Il Sole 4.6.16
Comuni protagonisti sul fronte dei diritti
di Franca Deponti
Domani,
domenica 5 giugno 2016, la legge sulle unioni civili e sulle convivenze
registrate smetterà di essere una costruzione astratta oggetto di
scontri al calor bianco e scenderà nella vita quotidiana dei cittadini
italiani.
Ma se è cosa certa l’entrata in vigore, meno certo è che
cosa faranno gli uffici dei Comuni che si trovino di fronte due persone
dello stesso sesso che vogliano ufficializzare la loro relazione o una
coppia di fatto che voglia registrarsi o, più difficile ancora, che
voglia far annotare un “patto di convivenza”.
Mancano ancora una
serie di decreti che il Governo è stato delegato a emanare per adeguare
le norme preesistenti alla riforma Cirinnà, primo tra tutti
l’ordinamento dello stato civile. E mancano così le direttive che
spieghino che cosa e come fare non tanto agli interessati, quanto
piuttosto ai funzionari dello stato civile e dell’anagrafe, assurti nel
giro di un anno e mezzo a front-line delle famiglie arcobaleno. Anche se
un primo passo avanti è stato fatto con la circolare del Viminale
relativa, però, solo alle convivenze.
Le nuove competenze di
celebrazione delle unioni civili e di registrazione delle convivenze si
aggiungono infatti a quelle già affidate ai Comuni dalla legge 162 del
10 novembre 2014, che ha ha varato le procedure “smart” per separarsi e
chiudere in modo consensuale i matrimoni fuori dalle aule di giustizia.

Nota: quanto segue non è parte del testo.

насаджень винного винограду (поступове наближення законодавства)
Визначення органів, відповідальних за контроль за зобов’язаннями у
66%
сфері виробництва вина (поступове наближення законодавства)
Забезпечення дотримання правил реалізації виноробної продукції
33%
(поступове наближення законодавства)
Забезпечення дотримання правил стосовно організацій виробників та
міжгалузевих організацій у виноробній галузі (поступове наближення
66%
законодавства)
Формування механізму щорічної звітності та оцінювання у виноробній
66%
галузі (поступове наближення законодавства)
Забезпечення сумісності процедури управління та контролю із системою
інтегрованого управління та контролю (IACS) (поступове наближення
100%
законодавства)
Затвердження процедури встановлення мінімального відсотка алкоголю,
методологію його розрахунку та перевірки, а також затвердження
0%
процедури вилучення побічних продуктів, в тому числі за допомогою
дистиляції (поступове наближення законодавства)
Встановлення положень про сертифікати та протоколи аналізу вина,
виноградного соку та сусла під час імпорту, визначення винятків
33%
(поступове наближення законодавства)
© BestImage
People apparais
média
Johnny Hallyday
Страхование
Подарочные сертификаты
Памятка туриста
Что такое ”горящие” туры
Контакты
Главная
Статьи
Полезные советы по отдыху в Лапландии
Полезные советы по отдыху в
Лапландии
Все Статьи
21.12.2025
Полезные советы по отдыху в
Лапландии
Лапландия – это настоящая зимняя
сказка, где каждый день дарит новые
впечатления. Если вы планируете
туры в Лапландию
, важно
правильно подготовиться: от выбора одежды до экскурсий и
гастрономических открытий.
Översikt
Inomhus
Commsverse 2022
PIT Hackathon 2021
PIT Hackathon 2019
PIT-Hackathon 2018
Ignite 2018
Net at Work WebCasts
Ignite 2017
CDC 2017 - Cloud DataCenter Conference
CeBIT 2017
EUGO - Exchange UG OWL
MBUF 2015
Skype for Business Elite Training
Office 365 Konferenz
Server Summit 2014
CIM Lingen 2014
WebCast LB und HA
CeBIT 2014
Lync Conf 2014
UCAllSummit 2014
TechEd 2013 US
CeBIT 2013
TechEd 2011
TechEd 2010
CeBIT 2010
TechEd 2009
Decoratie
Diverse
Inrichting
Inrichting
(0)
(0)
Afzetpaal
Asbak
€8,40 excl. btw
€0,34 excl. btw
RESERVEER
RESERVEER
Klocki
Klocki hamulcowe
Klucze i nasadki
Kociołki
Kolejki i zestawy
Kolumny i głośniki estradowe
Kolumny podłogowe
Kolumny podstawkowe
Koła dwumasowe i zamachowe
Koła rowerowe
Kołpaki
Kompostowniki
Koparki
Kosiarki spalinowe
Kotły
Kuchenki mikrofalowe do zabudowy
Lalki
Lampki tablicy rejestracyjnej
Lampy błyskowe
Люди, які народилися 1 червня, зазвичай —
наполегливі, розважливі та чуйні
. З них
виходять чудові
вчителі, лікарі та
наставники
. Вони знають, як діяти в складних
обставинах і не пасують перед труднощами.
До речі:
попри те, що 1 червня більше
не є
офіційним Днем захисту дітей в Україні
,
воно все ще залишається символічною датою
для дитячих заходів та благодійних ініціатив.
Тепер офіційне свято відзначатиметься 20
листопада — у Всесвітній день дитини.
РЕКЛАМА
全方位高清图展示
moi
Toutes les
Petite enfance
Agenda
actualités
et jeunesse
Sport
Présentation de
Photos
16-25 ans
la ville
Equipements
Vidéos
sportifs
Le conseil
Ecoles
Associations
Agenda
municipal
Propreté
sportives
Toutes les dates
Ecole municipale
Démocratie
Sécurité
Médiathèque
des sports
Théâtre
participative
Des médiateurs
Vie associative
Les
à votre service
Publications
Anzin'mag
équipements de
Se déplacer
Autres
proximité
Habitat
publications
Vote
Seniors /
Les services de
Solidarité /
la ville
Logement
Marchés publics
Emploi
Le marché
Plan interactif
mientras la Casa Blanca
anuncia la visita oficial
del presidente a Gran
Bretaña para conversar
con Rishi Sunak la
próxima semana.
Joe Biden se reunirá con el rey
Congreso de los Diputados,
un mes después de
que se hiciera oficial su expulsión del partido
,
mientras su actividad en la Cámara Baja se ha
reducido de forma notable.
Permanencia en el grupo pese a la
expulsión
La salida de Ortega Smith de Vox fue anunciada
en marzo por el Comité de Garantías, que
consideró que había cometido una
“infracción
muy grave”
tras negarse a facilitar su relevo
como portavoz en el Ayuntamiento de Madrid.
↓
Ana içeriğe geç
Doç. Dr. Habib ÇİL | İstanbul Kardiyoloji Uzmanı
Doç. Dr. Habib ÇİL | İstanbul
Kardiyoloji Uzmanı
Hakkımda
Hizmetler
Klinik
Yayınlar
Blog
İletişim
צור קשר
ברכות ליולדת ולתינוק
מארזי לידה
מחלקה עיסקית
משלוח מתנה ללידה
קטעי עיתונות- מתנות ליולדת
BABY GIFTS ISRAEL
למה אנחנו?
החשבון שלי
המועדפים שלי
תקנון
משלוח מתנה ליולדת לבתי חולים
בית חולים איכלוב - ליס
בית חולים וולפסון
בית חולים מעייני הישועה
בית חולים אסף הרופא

Con esiti finora non proprio lusinghieri sia per l’ancora scarso
utilizzo dell’istituto, sia per le file di attesa anche di sei mesi che
si registrano nei grandi centri, come documentato dal Sole 24 Ore del 23
maggio scorso.
Con la riforma Cirinnà, ora al debutto con poche
“istruzioni per l’uso”, il rischio che si moltiplichino gli intoppi e si
allunghino i tempi è quasi una certezza. Perchè son sempre gli stessi
uffici e (presumibilmente) le stesse persone a doversene far carico,
tanto che l’allarme è già scattato tra gli ufficiali di stato civile.
Si
sa che l’italica maniera di far partire le cose non è mai organizzare
bene prima gli strumenti e le forze in campo quanto piuttosto buttare il
bambino nell’acqua sperando che nuoti; e che di solito il bambino nuota
o almeno non affoga.
Ma questa volta dietro il tempo che il
Governo si prenderà per emanare decreti e istruzioni e oltre l’oggettiva
difficoltà dei Comuni ad assorbire un impatto difficile anche solo da
quantificare, si profila il riattivarsi del fronte del “no” alla legge.
Persa la partita in Parlamento, gli irridicibili hanno già annunciato
altre battaglie anche con armi quali l’«obiezione di coscienza». Quasi
che le leggi potessero essere tutte ad assetto variabile.
A
settant’anni dalla Repubblica e nel giorno di elezione dei Sindaci -
fondamentali per la democrazia nei territori -occorre dunque che da un
lato chi governa si impegni ad agevolare e sostenere i Comuni nei nuovi
compiti. Dall’altro prosegua al più presto nel rendere agibili senza
tentennamenti diritti civili attesi per tanto tempo.